Villa San Michele e i giardini di Axel Munthe
Villa San Michele è la dimora che il medico e scrittore svedese Axel Munthe costruì ad Anacapri sui resti di una cappella e di una villa romana. Oggi è un museo gestito da una fondazione svedese e racconta la passione del suo proprietario per l’archeologia, la botanica mediterranea e la protezione degli uccelli migratori.
Il giardino è il vero gioiello: pergolati di glicine, busti romani originali, una sfinge egizia di tremila anni affacciata sul golfo di Napoli. Munthe descrisse questa casa nel suo bestseller “Storia di San Michele”, tradotto in oltre quaranta lingue. Camminando tra le sale ammobiliate con pezzi originali rivivi l’atmosfera bohémienne dell’isola fra Ottocento e primo Novecento.
L’ingresso include anche il padiglione della Capreria, dedicato alla migrazione degli uccelli, una battaglia che Munthe combatté personalmente contro il bracconaggio locale. Prenota la visita su Velamar per organizzare al meglio l’intera giornata ad Anacapri.
La scalinata fenicia, antico collegamento tra le due capri
La scalinata fenicia è il sentiero storico che per secoli ha collegato Capri ad Anacapri prima della costruzione della strada carrozzabile nell’Ottocento. Nonostante il nome, gli storici la attribuiscono ai coloni greci più che ai fenici. Oggi è un itinerario di trekking storico che permette di esplorare un lato dell’isola lontano dai flussi turistici tradizionali.
I 921 gradini storicamente datati
Secondo i dati di Capri Tourism, la scalinata conta circa 921 gradini scolpiti direttamente nella roccia calcarea, con un dislivello complessivo di quasi trecento metri. Il tratto inferiore parte da Marina Grande, attraversa terrazzamenti coltivati a vite e ulivo, e raggiunge Anacapri in poco più di un’ora di cammino. La discesa è più rapida ma impegnativa per le ginocchia.
Il percorso è meglio affrontarlo al mattino presto per evitare il sole pieno. Porta acqua, scarpe da trekking e un cappello. È un’esperienza che ricorda i sentieri panoramici delle Cinque Terre o quelli alpini che puoi trovare anche tra le vette dolomitiche tutelate, seppure in un contesto completamente mediterraneo.

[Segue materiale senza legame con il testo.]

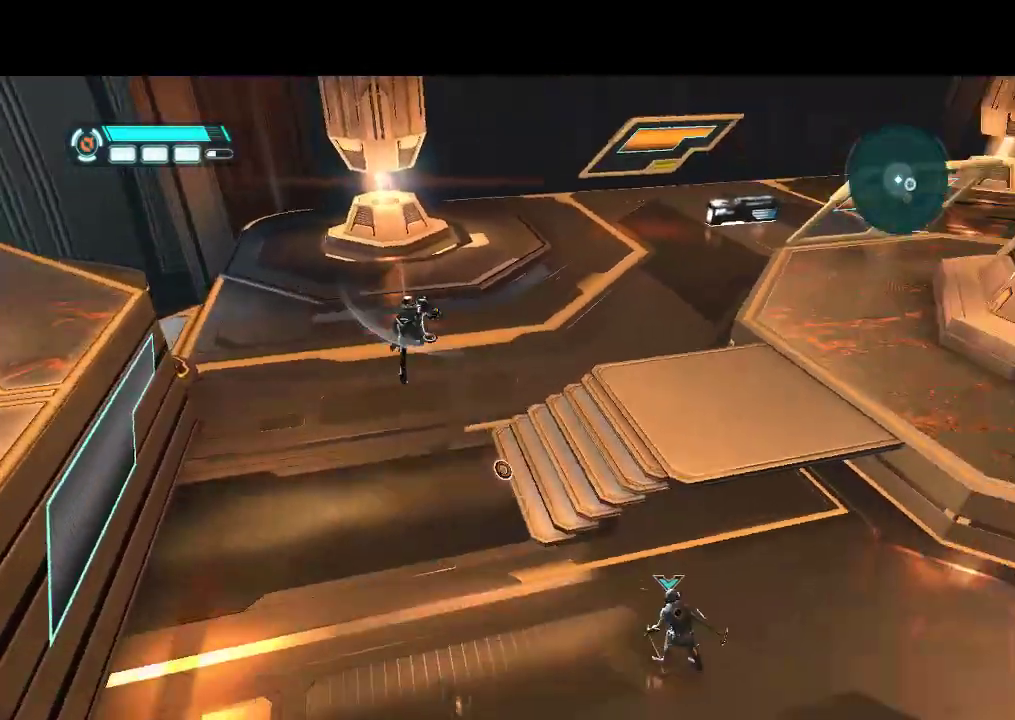
{"buttons": ["DPAD_RIGHT"], "events": [[67, "TRIANGLE", "down"], [333, "TRIANGLE", "up"], [400, "TRIANGLE", "down"], [433, "DPAD_DOWN", "up"], [450, "TRIANGLE", "up"]]}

Le tappe panoramiche lungo la salita
Lungo la scalinata incontri diverse soste naturali: la cappella di Sant’Antonio a metà percorso, alcuni belvedere informali sui tetti di Capri bassa e infine la porta di Anacapri, l’antico accesso fortificato al borgo alto. Ogni sosta regala una prospettiva diversa sul golfo, sui Faraglioni in lontananza e sui colori azzurri del mare sottostante.
La fatica è ricompensata dal silenzio e dall’autenticità di un percorso che pochi turisti scelgono. Se preferisci panorami marini meno escursionistici, considera anche le coste sarde più suggestive per future vacanze italiane all’insegna del mare cristallino.
Le trattorie dove provare i ravioli capresi e la torta caprese
La cucina caprese è semplice e mediterranea, basata su ingredienti freschi dell’isola e della costiera. I ravioli capresi sono pasta fresca ripiena di caciotta e maggiorana, conditi con pomodoro fresco e basilico. Li trovi nelle trattorie storiche come Da Gemma, Le Grottelle e Da Paolino, quest’ultima famosa per le sale all’aperto sotto pergolati di limoni profumati.
L’insalata caprese, nata proprio qui negli anni Venti, è un piatto iconico di mozzarella di bufala, pomodoro e basilico fresco. Concludi sempre il pasto con la torta caprese, dolce al cioccolato e mandorle senza farina, inventato per errore secondo la leggenda da un pasticcere distratto. Accompagnala con un liquore al limone prodotto artigianalmente sull’isola.